■ PROBLEM 1 ■
In the forum post about Spark and Google Cloud Storage, which versions of the Bitnami Spark image and the GCS Hadoop3 connector are in use?
■ PROBLEM 2 ■
Continue the forum post about Spark and Google Cloud Storage from its last sentence.
:: PAGE TEXT ::
Cannot read credential_key.json in bitnami spark image on docker when connect to google cloud storage

27 views Asked by At

currently I'm trying to do read/write to google cloud storage (gs://xxx) from a spark container on docker. I have followed the steps described on gcs, install gcs-hadoop3-connector jar, spark-bigquery jar and set these two things when creating the spark session:

google.cloud.auth.service.account.enable: true
google.cloud.auth.service.account.json.keyfile: <path-to-key.json>

The spark session is initialed successfully and jars are also successfully loaded.

Now the problem is, when I try to write a parquet to gs://path/to/output. For example,

spark.createDataFrame(['a'],['b'],['c']]).write.mode("overwrite").parquet('gs://path/to/output')

It shows the java.io.FileNotFoundException and said my credential_key.json was not there.

I'm using bitnami spark image 3.5.1 and gcs hadoop3 connector 2.2.20.
:::
:: DATA SUPPLIED ::
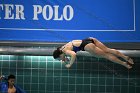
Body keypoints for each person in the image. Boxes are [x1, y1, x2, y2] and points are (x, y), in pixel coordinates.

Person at [53, 37, 134, 69]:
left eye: (59, 58)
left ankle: (124, 64)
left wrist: (70, 64)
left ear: (60, 55)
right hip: (89, 39)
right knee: (108, 49)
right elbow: (69, 52)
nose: (61, 59)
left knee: (106, 55)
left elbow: (73, 54)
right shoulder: (62, 47)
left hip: (87, 46)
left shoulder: (65, 51)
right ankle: (125, 57)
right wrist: (66, 59)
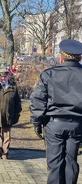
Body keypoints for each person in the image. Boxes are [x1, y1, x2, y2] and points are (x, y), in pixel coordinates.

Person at [30, 39, 82, 184]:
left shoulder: (49, 74)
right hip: (77, 124)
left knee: (55, 163)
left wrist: (36, 122)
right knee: (71, 162)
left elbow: (38, 100)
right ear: (80, 57)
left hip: (55, 124)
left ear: (61, 57)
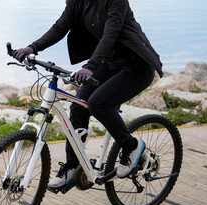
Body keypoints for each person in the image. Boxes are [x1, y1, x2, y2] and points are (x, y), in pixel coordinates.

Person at [13, 0, 163, 189]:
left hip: (137, 66)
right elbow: (60, 27)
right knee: (78, 105)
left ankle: (132, 146)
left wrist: (90, 66)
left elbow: (111, 33)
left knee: (98, 103)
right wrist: (32, 48)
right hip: (110, 63)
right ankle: (72, 166)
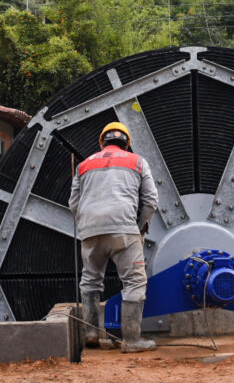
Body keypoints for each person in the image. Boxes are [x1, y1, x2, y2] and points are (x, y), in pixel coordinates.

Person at [69, 122, 159, 353]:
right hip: (123, 229)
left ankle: (90, 334)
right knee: (134, 283)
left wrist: (87, 227)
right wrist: (139, 229)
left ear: (102, 142)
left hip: (89, 230)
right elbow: (150, 201)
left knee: (90, 281)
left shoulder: (83, 165)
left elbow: (73, 204)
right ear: (126, 143)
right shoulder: (137, 161)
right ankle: (132, 340)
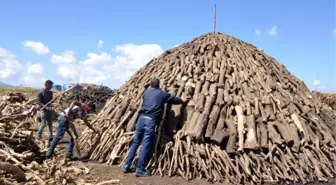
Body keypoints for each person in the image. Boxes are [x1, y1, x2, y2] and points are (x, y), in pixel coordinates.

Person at [123, 78, 189, 177]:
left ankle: (127, 166)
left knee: (136, 142)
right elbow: (173, 100)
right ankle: (140, 169)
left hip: (141, 119)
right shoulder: (162, 93)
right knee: (146, 144)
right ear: (159, 85)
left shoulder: (146, 92)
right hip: (151, 120)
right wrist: (182, 100)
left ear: (150, 85)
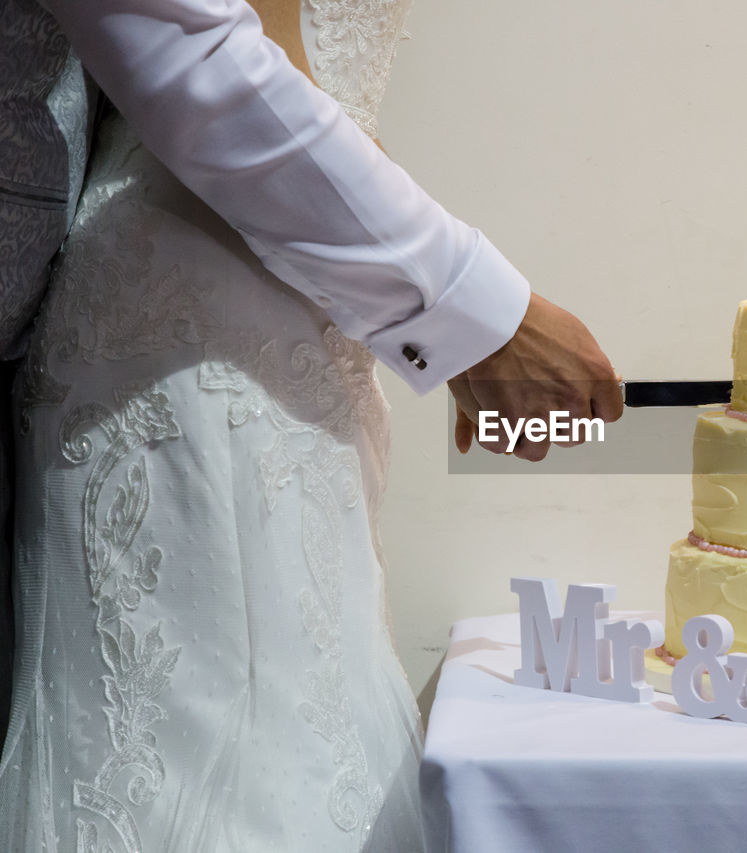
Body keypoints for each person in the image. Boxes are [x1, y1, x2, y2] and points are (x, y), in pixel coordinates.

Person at [0, 0, 622, 849]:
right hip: (199, 333)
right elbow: (212, 63)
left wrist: (439, 326)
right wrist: (480, 324)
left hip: (278, 290)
:::
■ EXPECTED ANSWER 1 ■
Bitnami Spark image 3.5.1 and GCS Hadoop3 connector 2.2.20.

■ EXPECTED ANSWER 2 ■
I'm just confused where would spark in docker look for the gcs key credentials json file, The local machine or in the container? Since I tried to put the credential key in local, master container and worker container, but all don't work at all.

==================================================================

(Update)

I think I solve the problem, refer to this site.

In one word, I should use hadoopConfiguration to set the credential_key path but not in the sparkContext. spark._jsc.hadoopConfiguration().set("google.cloud.auth.service.account.json.keyfile","<path_to_your_credentials_json>")

The path is in the container, and everything is fine now.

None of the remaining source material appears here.